***** Selected excerpt

Figure 7. SET may modulate gene expression through hypoacetylation of histones and increase of HDAC1 levels.

(A) Western blot assay was performed by adding antibodies against acetyl-H2B, acetyl-H3, SET, and β-actin to total proteins extracted from HEK293, HEK293/SET, HN12, HN12siSET, HN13, and HN13siSET cells. (B) HDAC1 levels were assessed using immunofluorescence assay. Cells from five fields were measured using ImageJ software. Graphics represent the percentage of TET1-positive cells. Red arrows indicate SET accumulation; green arrows indicate SET downregulation. (C) To assess whether SET directly associates with sites of hypoacetylated gene promoter, HEK293 and HEK293/SET cells were treated with the histone deacetylase inhibitor Trichostatin A (TSA; 100 ng/mL) for 24 h. After cell lysis, chromatin was immunoprecipitated with anti-SET antibody and PCR was performed using primers that recognize the promoter of HIF-1A and NFATC3. INPUT samples consist of total DNA; SET lanes refer to DNA immunoprecipitated with anti-SET antibody. (D) Western blot assay using antibodies against acetyl-H2B, acetyl-H3, SET, and β-actin was performed with total proteins from the respective cells treated with TSA (100 ng/mL) for 24 h.

**********
***** Dataset content

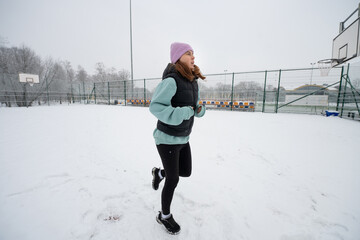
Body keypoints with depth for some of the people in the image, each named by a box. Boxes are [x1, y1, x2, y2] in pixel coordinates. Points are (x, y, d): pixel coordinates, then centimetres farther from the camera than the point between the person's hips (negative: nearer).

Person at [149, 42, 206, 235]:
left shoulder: (193, 81, 6)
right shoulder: (171, 80, -20)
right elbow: (155, 106, -22)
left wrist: (200, 110, -4)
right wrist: (179, 114, -32)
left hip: (183, 138, 8)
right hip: (167, 139, -8)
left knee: (186, 172, 18)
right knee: (173, 180, 6)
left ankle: (159, 173, 47)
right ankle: (164, 215, 35)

**********

What is being asked.
Answer these questions using the figure legend on SET and histone acetylation:
1. What software was used to measure the cells in the immunofluorescence assay?
2. At what concentration and for how long were the cells treated with Trichostatin A?
3. The PCR primers recognize the promoters of which two genes?
The material plays no part in the work here.

Reply to the task.
1. ImageJ
2. 100 ng/mL for 24 h
3. HIF-1A and NFATC3